Despite his pedigree as a hip-hop music video maestro, Chris Robinson skews more toward Roll Bounce authenticity than Belly superficiality with ATL, a tale of growing pains in the dirty South that reverberates with booming, chest-rattling bass. On the cusp of adulthood, responsible Rashad (rapper Tip “T.I.” Harris) and his friends navigate a thorny brush of racial, romantic, familial, and financial problems as they barrel toward high school graduation and the daunting grownup world that awaits them. With Cascade skating rink as the Sunday night epicenter of their social universe, Rashad, his boys, his foxy lady New-New (Lauren London), and his brother Ant (Evan Ross)—on the precipice of falling into a street-corner career slinging weed for dealer Marcus (Antwan Andre “Big Boi” Patton)—hang out, fall in love, fight, and try to stay on the straight-and-narrow, the divide between Atlanta’s North (wealthy, white) and South (impoverished, black) sides an ever-present factor in their tumultuous day-to-day lives.
Robinson scores these kids’ end-of-adolescence trials and tribulations to the locale’s trademark crunk-ified grooves and beats, yet rather than simply delivering another MTV-ish tale of hood woe, the neophyte feature director instead immerses himself in his humid, heated Georgia setting with a sociologist’s curiosity, using his wealth of unaffected environmental details as a prism for exploration rather than exploitation. Which isn’t to say that ATL is, in purely narrative terms, either original or realistic, since it’s rich-versus-poor, boy-versus-girl conflicts are established and resolved with a tidiness that routinely exhibits the omniscient hand of a screenwriter (here Tina Gordon Chism, working from a story by Antwone Fisher).

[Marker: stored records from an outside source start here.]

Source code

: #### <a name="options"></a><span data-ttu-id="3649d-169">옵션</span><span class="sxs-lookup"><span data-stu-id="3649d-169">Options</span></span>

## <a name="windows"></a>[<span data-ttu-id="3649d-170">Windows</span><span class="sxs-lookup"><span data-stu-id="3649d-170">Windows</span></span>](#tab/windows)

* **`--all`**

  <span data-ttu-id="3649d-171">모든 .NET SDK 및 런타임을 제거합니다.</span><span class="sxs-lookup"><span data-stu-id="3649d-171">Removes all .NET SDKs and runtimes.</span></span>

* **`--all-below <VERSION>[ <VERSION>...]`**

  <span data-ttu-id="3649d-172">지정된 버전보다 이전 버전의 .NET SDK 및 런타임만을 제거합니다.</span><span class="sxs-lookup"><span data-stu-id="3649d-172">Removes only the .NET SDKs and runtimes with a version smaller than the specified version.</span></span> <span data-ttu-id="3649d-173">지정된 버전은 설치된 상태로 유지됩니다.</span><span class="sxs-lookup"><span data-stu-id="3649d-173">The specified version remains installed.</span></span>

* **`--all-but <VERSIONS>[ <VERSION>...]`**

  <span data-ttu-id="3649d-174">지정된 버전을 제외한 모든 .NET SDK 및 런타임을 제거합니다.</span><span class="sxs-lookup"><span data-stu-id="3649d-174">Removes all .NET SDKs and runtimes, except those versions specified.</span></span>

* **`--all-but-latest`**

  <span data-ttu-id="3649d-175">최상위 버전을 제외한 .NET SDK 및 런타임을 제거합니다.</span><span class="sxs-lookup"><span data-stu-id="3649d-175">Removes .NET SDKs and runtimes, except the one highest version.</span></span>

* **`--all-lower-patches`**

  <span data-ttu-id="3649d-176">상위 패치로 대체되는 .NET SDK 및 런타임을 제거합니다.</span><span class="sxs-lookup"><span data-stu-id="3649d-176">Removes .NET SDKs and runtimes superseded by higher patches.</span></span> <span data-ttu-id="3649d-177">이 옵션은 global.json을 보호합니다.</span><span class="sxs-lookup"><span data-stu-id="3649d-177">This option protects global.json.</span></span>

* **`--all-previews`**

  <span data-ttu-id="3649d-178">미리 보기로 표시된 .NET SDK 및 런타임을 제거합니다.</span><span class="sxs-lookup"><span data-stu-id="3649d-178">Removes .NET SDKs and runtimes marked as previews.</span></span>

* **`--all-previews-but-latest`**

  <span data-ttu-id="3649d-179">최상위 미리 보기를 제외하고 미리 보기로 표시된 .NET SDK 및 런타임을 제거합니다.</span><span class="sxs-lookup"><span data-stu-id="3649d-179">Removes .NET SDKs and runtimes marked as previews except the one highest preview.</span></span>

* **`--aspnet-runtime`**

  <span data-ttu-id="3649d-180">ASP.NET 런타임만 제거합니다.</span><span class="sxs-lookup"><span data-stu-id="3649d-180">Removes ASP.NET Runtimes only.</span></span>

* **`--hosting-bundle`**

But even when it’s concocting facile ways to get Rashad’s preppie pal Esquire (Jackie Long) and self-made millionaire John Garnett (Keith David) onto the same tennis court, or allowing Big Boi to channel his cheerfully malevolent inner Scarface, the film rarely becomes critically impaired by its clichés and contrivances (or its nods to The Warriors), thanks both to Harris’s intensely laconic performance and to canny directorial flourishes—highlighted by a pitch-perfect focus-pull from Garnett’s smiling face to a Civil War painting—that speak to the still-fractious relations between Southern haves and have-nots.